• _Tasks to carry out_
[1] Using the text on regularized logistic regression, decide whether each statement agrees with it: (a) the test results cover two different tests for each microchip; (b) the data should be visualized after a learning algorithm is implemented; (c) the plot code sets the y-axis label to "Microchip Test 2". Answer yes or no for each and quote the words of the text that decide it.
[2] Write the next part of the text on regularized logistic regression, picking up after the plotting code.
--- Extracted text ---
Regularized logistic regression

In this exercise, we will implement regularized logistic regression to predict whether microchips from a fabrication plant passes quality assurance (QA). During QA, each chip goes through various tests to ensure it is functioning correctly.

Suppose you are the product manager of the factory and you have the test results for some microchips on two different tests. From these two tests you would like to determine whether the micochips should be accepted or rejected. To help you make the decision, you have a dataset of test results on past microchips, from which you can build a logistic regression model.

Visualizing the data

Before implementing any learning algorithm you should always visualize the data.

library(ggplot2)
chip_data <- read.csv("./data/ex2data2.txt", header=FALSE)
ggplot(chip_data) + geom_point(aes(x=V1, y=V2, colour=factor(V3))) + labs(title="QA: Microchip") +
  ylab("Microchip Test 1") + xlab("Microchip Test 2")
--- The data ---
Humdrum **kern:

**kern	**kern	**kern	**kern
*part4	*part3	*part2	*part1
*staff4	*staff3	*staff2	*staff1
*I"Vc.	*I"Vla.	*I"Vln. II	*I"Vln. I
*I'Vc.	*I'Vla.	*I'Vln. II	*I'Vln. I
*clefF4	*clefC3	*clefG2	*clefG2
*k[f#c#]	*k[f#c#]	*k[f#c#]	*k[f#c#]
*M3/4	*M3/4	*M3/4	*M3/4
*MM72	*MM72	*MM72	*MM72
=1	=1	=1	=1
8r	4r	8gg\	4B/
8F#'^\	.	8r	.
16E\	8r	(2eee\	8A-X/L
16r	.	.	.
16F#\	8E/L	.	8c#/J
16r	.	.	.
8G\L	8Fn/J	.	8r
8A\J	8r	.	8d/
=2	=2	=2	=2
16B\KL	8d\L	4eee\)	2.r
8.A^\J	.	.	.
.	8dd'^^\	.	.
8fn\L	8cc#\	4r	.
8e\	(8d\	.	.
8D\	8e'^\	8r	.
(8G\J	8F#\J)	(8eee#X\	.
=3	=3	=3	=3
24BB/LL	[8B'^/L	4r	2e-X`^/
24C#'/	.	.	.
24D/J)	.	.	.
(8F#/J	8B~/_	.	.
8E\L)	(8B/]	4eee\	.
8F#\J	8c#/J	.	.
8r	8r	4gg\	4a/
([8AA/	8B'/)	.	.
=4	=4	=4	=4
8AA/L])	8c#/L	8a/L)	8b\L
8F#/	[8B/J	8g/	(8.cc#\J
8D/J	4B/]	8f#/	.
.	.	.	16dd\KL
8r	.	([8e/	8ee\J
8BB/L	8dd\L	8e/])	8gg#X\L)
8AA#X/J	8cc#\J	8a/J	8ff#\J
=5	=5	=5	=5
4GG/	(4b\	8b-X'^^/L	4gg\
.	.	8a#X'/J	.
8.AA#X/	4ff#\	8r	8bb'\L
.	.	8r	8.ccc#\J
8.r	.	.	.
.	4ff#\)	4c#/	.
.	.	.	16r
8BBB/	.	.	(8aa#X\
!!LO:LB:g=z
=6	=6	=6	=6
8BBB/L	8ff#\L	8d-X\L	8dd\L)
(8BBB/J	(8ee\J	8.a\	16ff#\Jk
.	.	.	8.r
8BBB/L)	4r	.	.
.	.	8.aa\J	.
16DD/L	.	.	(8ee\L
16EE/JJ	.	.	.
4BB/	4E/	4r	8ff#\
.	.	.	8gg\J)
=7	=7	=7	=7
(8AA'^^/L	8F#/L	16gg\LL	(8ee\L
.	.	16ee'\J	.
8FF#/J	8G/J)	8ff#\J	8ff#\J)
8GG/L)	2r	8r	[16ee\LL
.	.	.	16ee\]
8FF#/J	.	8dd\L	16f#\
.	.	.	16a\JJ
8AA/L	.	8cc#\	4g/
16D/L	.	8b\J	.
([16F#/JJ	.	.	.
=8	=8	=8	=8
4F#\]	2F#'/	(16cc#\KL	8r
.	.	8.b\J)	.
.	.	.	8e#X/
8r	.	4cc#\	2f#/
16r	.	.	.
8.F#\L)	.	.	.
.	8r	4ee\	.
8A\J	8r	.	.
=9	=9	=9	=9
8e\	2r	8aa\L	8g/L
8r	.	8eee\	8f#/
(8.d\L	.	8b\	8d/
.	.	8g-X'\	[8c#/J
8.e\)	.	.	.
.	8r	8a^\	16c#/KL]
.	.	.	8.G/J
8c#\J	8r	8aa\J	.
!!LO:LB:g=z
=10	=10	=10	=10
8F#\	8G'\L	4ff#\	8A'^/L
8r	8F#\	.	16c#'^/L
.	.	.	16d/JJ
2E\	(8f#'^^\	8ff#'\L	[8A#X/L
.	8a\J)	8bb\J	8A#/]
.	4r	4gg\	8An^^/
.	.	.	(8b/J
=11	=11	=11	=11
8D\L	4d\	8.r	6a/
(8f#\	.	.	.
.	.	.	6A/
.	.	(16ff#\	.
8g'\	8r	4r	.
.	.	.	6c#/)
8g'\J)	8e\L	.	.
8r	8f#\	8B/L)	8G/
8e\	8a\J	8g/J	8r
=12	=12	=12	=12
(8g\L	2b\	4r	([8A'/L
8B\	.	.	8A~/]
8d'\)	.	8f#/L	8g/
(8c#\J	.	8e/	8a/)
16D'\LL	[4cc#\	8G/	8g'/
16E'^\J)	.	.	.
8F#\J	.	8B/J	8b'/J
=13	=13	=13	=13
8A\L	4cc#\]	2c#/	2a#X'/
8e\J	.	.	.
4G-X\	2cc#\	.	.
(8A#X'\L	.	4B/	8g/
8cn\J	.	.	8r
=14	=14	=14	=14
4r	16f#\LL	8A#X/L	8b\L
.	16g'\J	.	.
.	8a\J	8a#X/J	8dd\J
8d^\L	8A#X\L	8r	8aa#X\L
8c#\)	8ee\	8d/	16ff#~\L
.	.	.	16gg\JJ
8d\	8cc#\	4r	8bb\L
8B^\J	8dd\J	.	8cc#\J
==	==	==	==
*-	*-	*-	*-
---
• _Answers for the exercise_
[1]
(a) Yes: "you have the test results for some microchips on two different tests."
(b) No: "Before implementing any learning algorithm you should always visualize the data."
(c) No: ylab("Microchip Test 1")

[2]
The above plot shows that our dataset cannot be separated into positive and negative examples by a straight-line through the plot. Therefore, a straightforward application of logistic regression will not perform well on this dataset since logistic regression will only be able to find a linear decision boundary.

Feature mapping

One way to fit the data better is to create more features from each data point. To acheive this we will mapp the features into all polynomial terms \(x_{1}\) and \(x_{2}\) up to the sixth power. As a result of this mapping, our vector of two features (the scores on two QA tests) will be transformed into a 28-dimensional vector. A logistic regression classifier trained on this higher-dimension feature vector will have a more complex decision boundary and will appear non-linear when drawn in our 2-dimensional plot.

While the feature mapping allows us to build a more expressive classifier, it is also more susceptible to overfitting. In the next part of this exercise we will implement regularized logistic regression to fit the data and also to see how regularization can help combat the overfitting problem.

Implementation

map_features <- function(X, degree=6){
  X1 <- X[,1]
  X2 <- X[,2]
  m <- dim(X)[1]
  out <- matrix(1, ncol=1, nrow=m)
  for(i in 1:degree){
    for(j in 0:i){
      out <- cbind(out, X1^(i-j) * X2^j)
    }
  }
 return(out)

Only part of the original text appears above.